▶ **Task directions**
Lay out each line of the listing below as a string in a JSON list, one string per line, skipping any blank lines and leaving out the picture lines.

#### Supplied entries ####

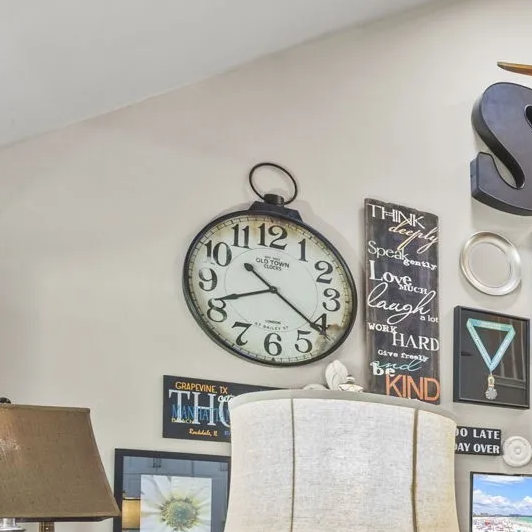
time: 8:21
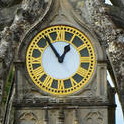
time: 12:54
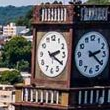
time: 2:19
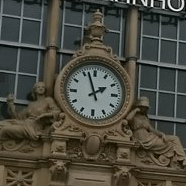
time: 1:56
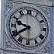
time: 9:39
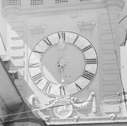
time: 6:00
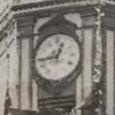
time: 12:43
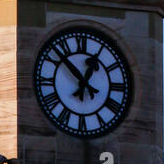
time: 12:52
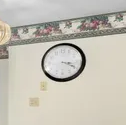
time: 3:19
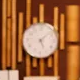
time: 5:07
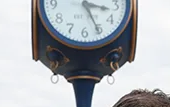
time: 3:25
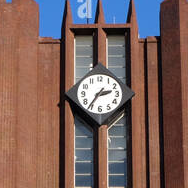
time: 2:36
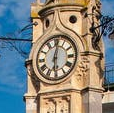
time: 6:01
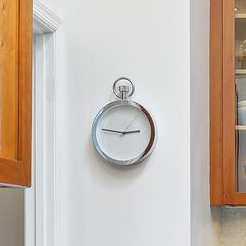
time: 2:46
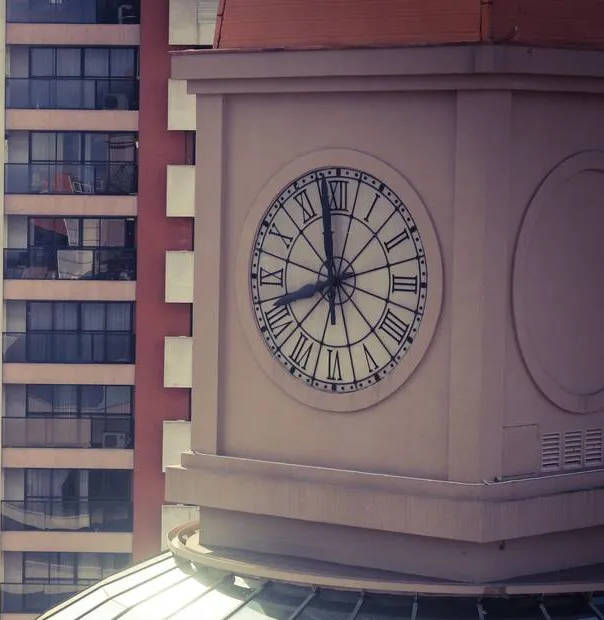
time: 11:41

####

▶ **Task response**
[
  "time: 8:21",
  "time: 12:54",
  "time: 2:19",
  "time: 1:56",
  "time: 9:39",
  "time: 6:00",
  "time: 12:43",
  "time: 12:52",
  "time: 3:19",
  "time: 5:07",
  "time: 3:25",
  "time: 2:36",
  "time: 6:01",
  "time: 2:46",
  "time: 11:41"
]